• Given data
○ ○ ○ ○ ○ ○ ○

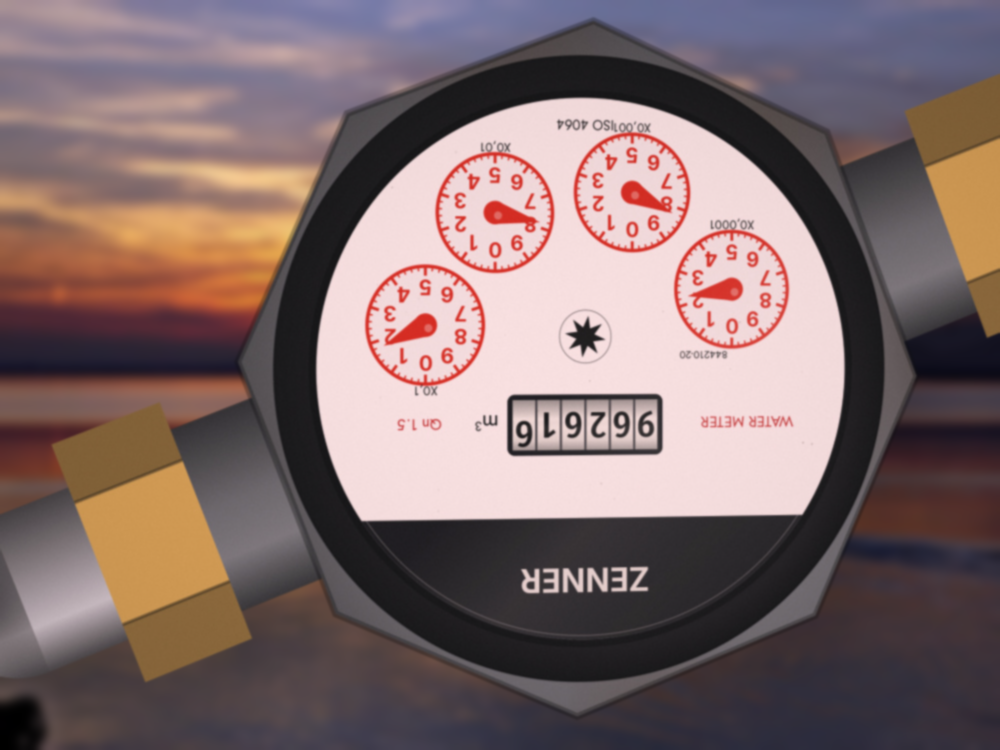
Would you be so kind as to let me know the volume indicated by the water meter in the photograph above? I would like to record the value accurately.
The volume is 962616.1782 m³
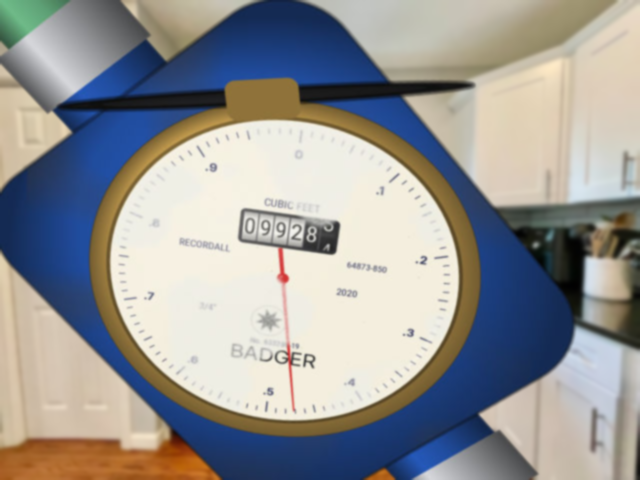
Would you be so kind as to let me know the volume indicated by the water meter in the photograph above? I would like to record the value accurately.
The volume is 99283.47 ft³
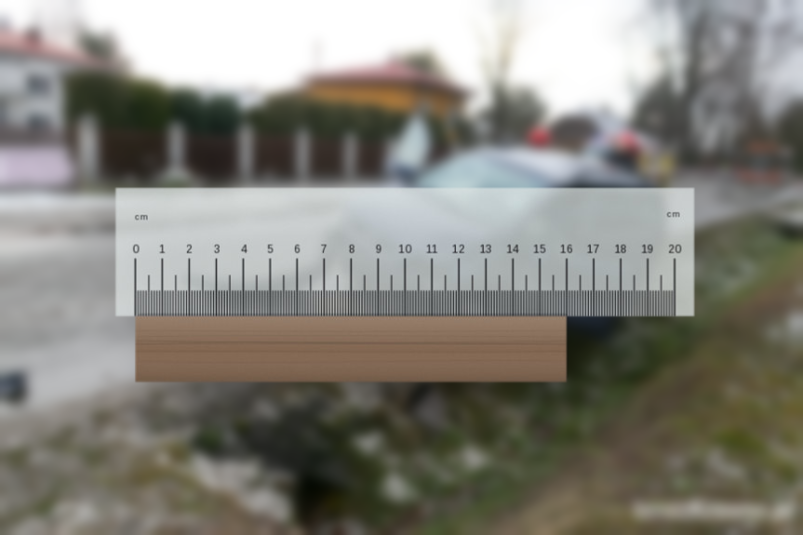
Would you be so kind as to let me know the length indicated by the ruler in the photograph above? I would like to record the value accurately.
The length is 16 cm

○ ○ ○ ○ ○ ○ ○

• What you need to do
Could you copy out the text of all the entries above word for word, leaving out the pictures?

• Exercise result
Would you be so kind as to let me know the volume indicated by the water meter in the photograph above? I would like to record the value accurately.
The volume is 962616.1782 m³
Would you be so kind as to let me know the volume indicated by the water meter in the photograph above? I would like to record the value accurately.
The volume is 99283.47 ft³
Would you be so kind as to let me know the length indicated by the ruler in the photograph above? I would like to record the value accurately.
The length is 16 cm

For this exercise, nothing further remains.